* TRY IT *
Please say how many lines in the records below contain the word "font", giving only the number.

......

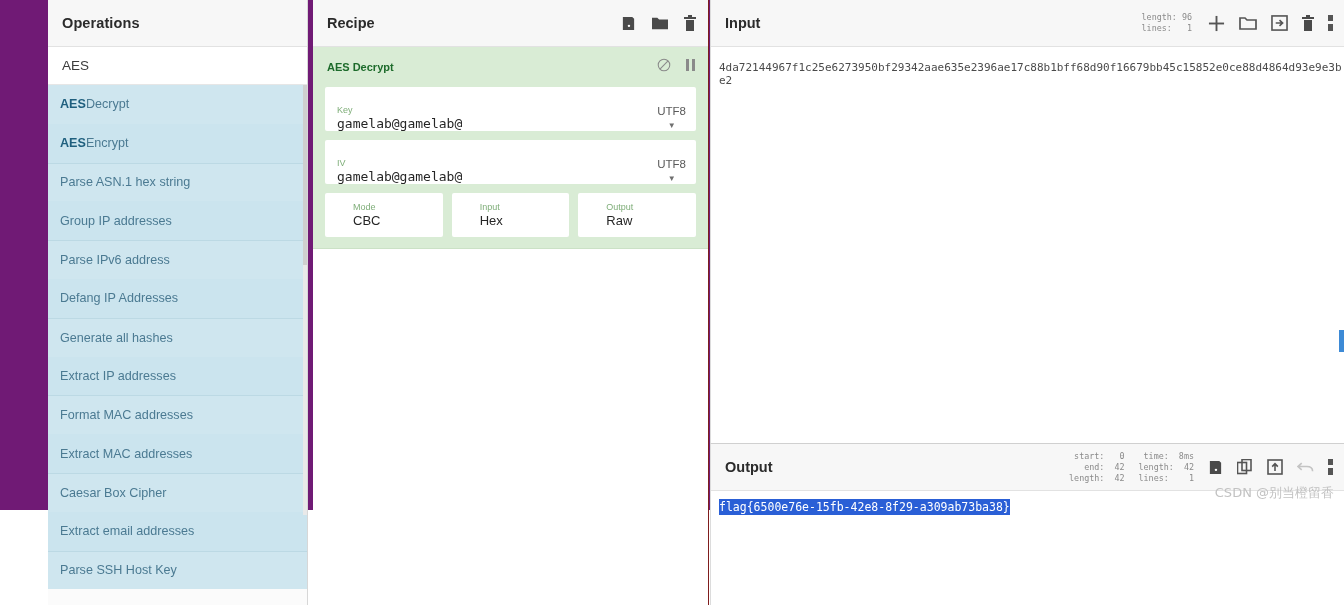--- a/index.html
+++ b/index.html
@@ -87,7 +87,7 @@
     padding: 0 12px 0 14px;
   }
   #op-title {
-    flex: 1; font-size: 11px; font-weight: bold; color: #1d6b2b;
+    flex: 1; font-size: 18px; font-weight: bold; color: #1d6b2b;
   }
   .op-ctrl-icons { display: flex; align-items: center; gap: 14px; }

......

* ANSWER BOX *
2